Switching to Node specific metrics; the “In Degree” metric is the count of in-coming connections to a Node from other nodes in the network. The “Out Degree” metric is the count of outgoing connections from a single node to other nodes in the network. These two metrics are often used to help analysts and marketers understand how “social” products within particular retail categories are with products in similar or different retail categories.

Question 16

Q

What is “Betweeness”?

Answer

A

The “Betweeness” metric helps us understand how important a particular node is to the overall “performance” of the network from the perspective of a particular metric or class of metrics.

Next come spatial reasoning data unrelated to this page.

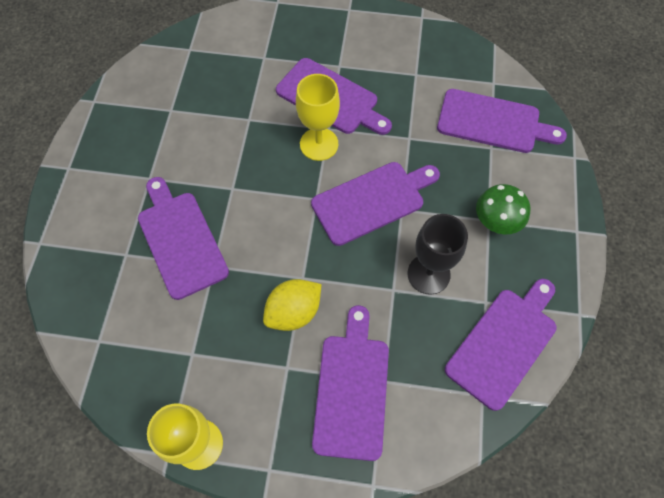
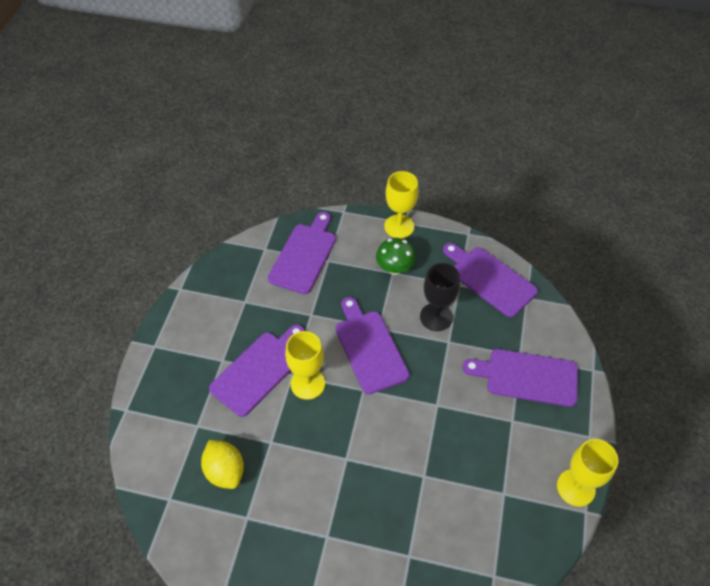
camera: 85 degrees left, 10 degrees down
(180, 240) = (397, 505): purple cutting board -> none
(294, 312) = (467, 413): yellow lemon -> yellow lemon (225, 471)
(568, 224) = (399, 226): none -> yellow goblet

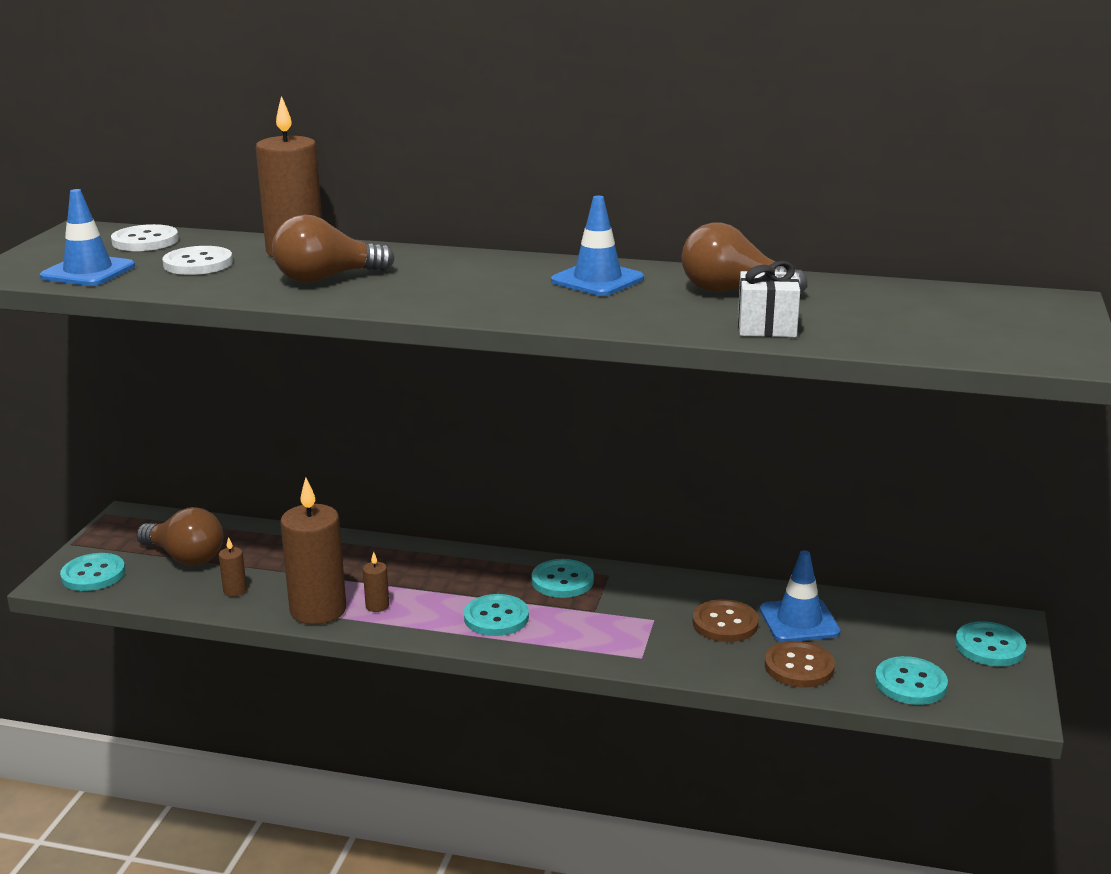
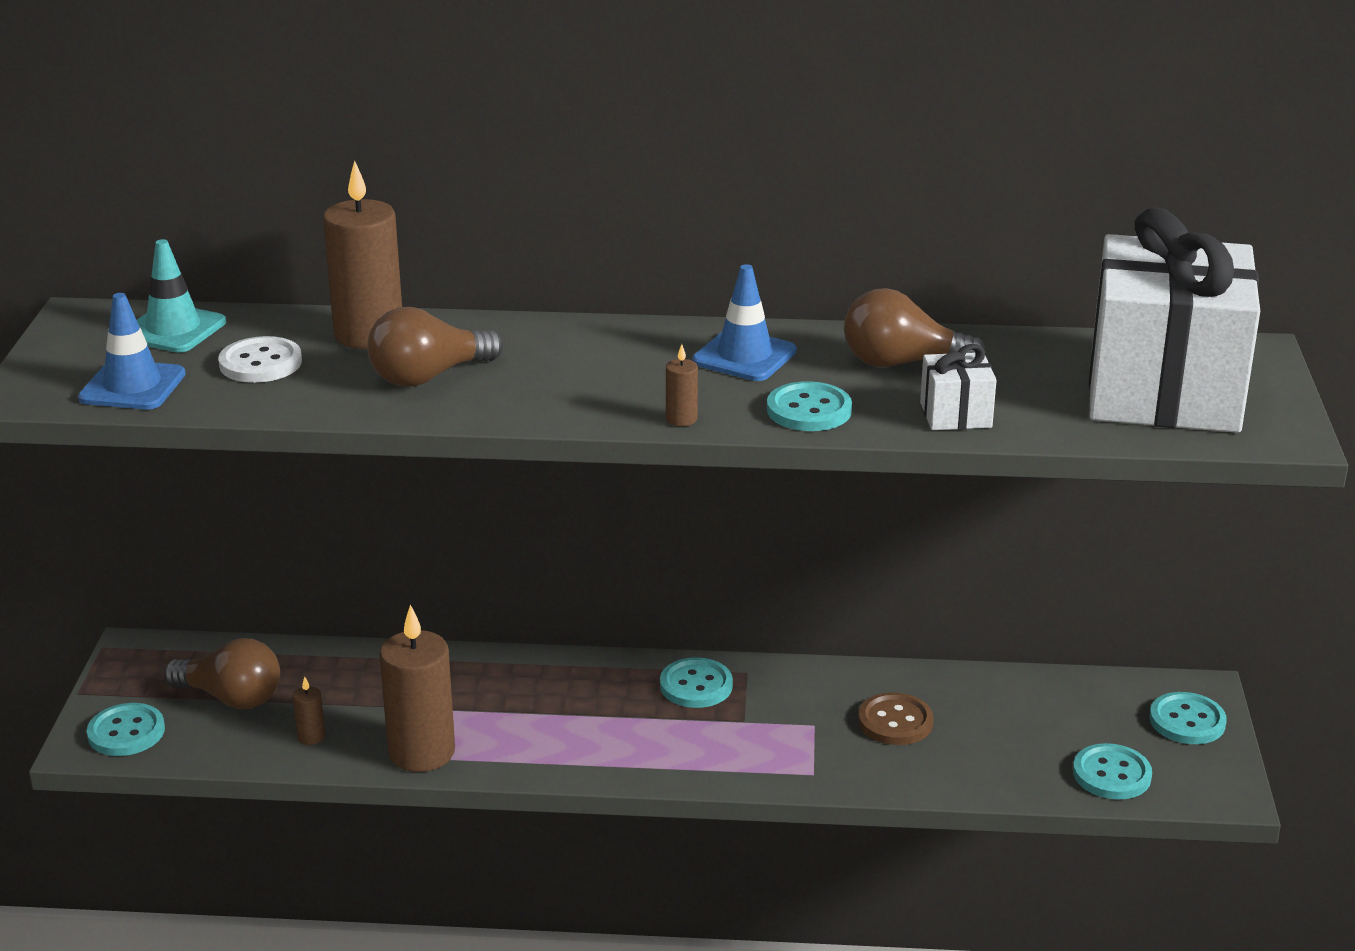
camera: 10 degrees left, 5 degrees up
(145, 241) = (173, 329): white button -> turquoise traffic cone
(377, 606) = (490, 740): brown candle -> brown candle (681, 419)
(496, 617) = (634, 741): turquoise button -> turquoise button (809, 410)
(799, 621) = (976, 710): blue traffic cone -> none
(799, 667) = (988, 767): brown button -> none
(965, 322) = (1163, 391): none -> white gift

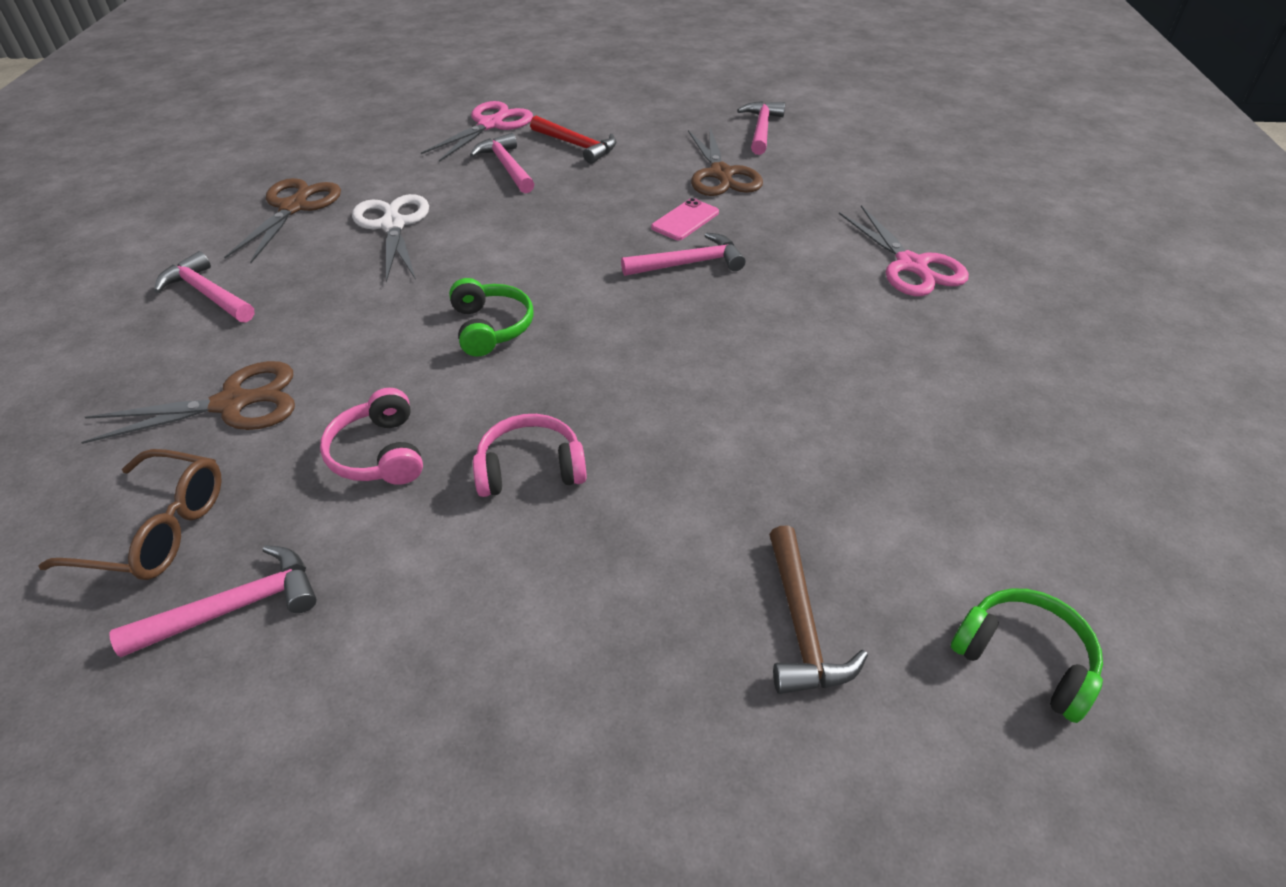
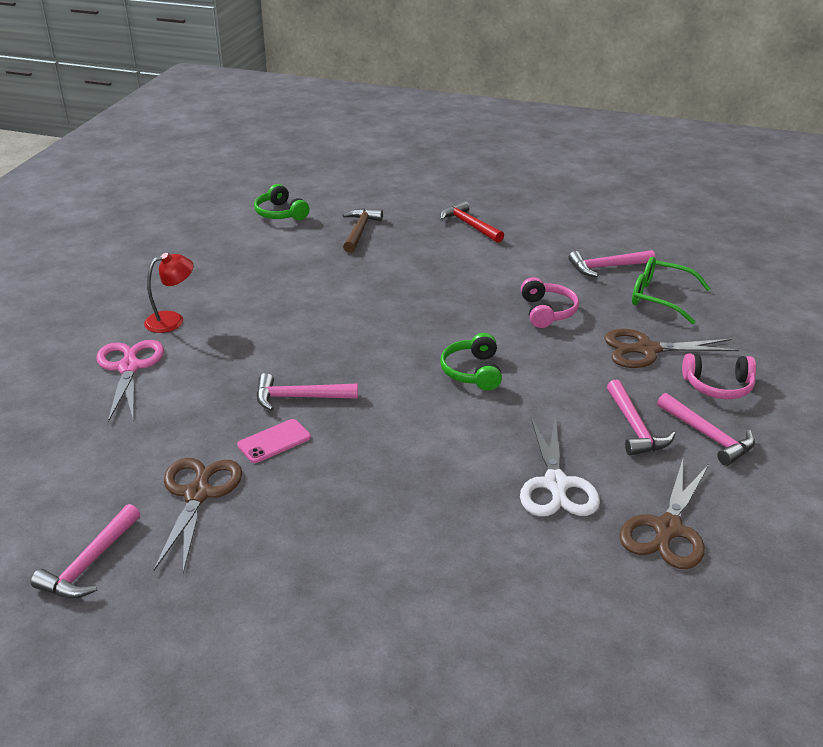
camera: 165 degrees left, 10 degrees down
(155, 529) = (661, 298): brown glasses -> green glasses
(491, 124) = (433, 649): pink scissors -> none
(506, 166) = (428, 553): pink hammer -> pink hammer (635, 428)
(530, 468) = (462, 293): pink headphones -> pink headphones (718, 386)
(577, 146) = (332, 576): red hammer -> red hammer (469, 225)
(936, 335) = (172, 320): none -> red lamp

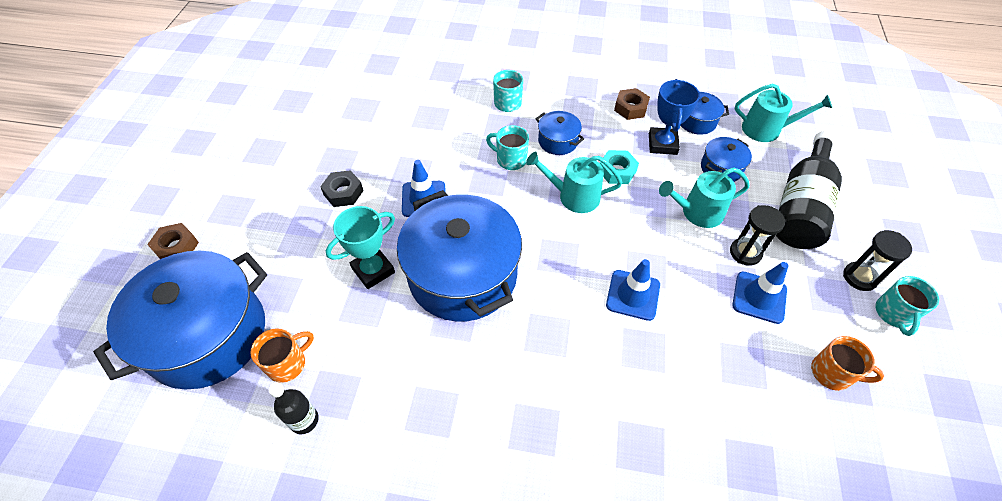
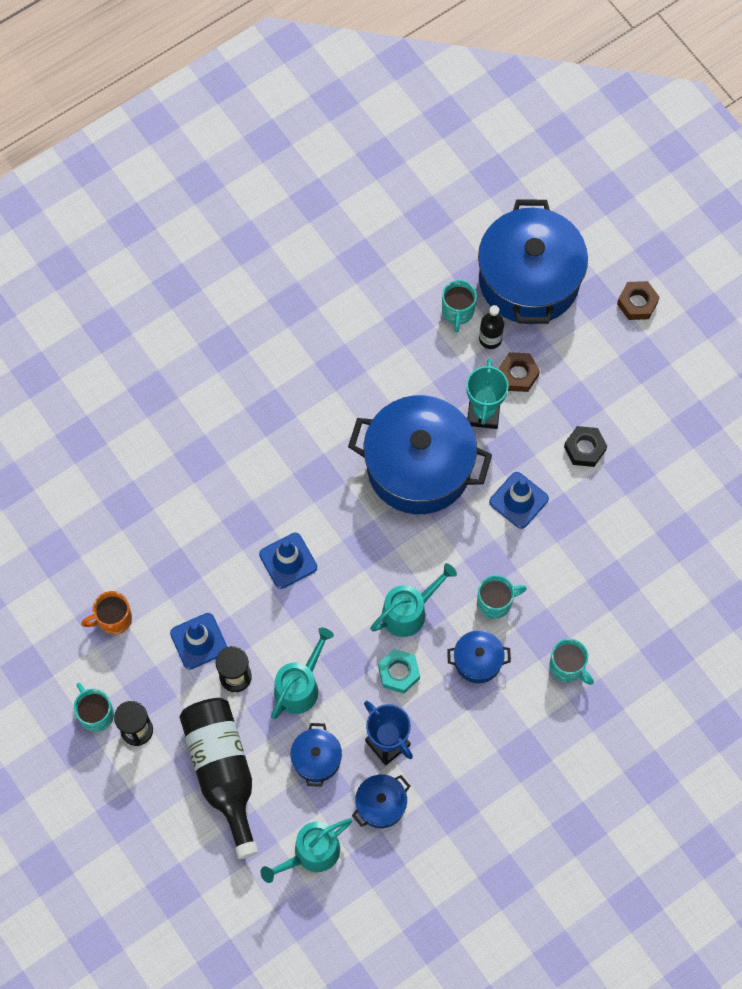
camera: 135 degrees right, 15 degrees up
(288, 364) = (457, 312): orange mug -> turquoise mug
(304, 420) = (407, 296): black bottle -> black bottle (490, 339)
(630, 108) = (453, 766): brown nut -> brown nut (518, 374)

The example data describes connections through “Sales”. If Sally and Roger had made huge sales to each other or to Jane, removing Jane from the network would lower the “total value” of the network because Roger and Sally are in the network by virtue of their relationships to Jane.

Question 17

Q

What is “Closeness”?

Answer

A

The “Closeness” metric helps us understand how useful a given network member is for getting a message from outside the network circulated within the network as soon as possible. If an outside person wanted to circulate a message within the network described in the example data, the go-to person is Jane because she is directly connected (one hop away) to five other network members, who in turn are a hop away from the remaining network members (Roger and Ken).

Question 18

Q

What us “Eigenvector Centrality”?

Answer

A

The “Eigenvector Centrality” metric explains the degree to which a given node is connected to the most important node in the network. In a given network, an “introverted” member with low “in degree” and “out degree” metrics and has little or no “betweenness” or “closeness” could in fact be quite important due to its influence on members who are very well connected. If Jane is heavily influenced by Sally’s purchasing recommendations, Sally’s role in shaping the profile of the network is important given Jane’s position in the network as the most important buyer in the network.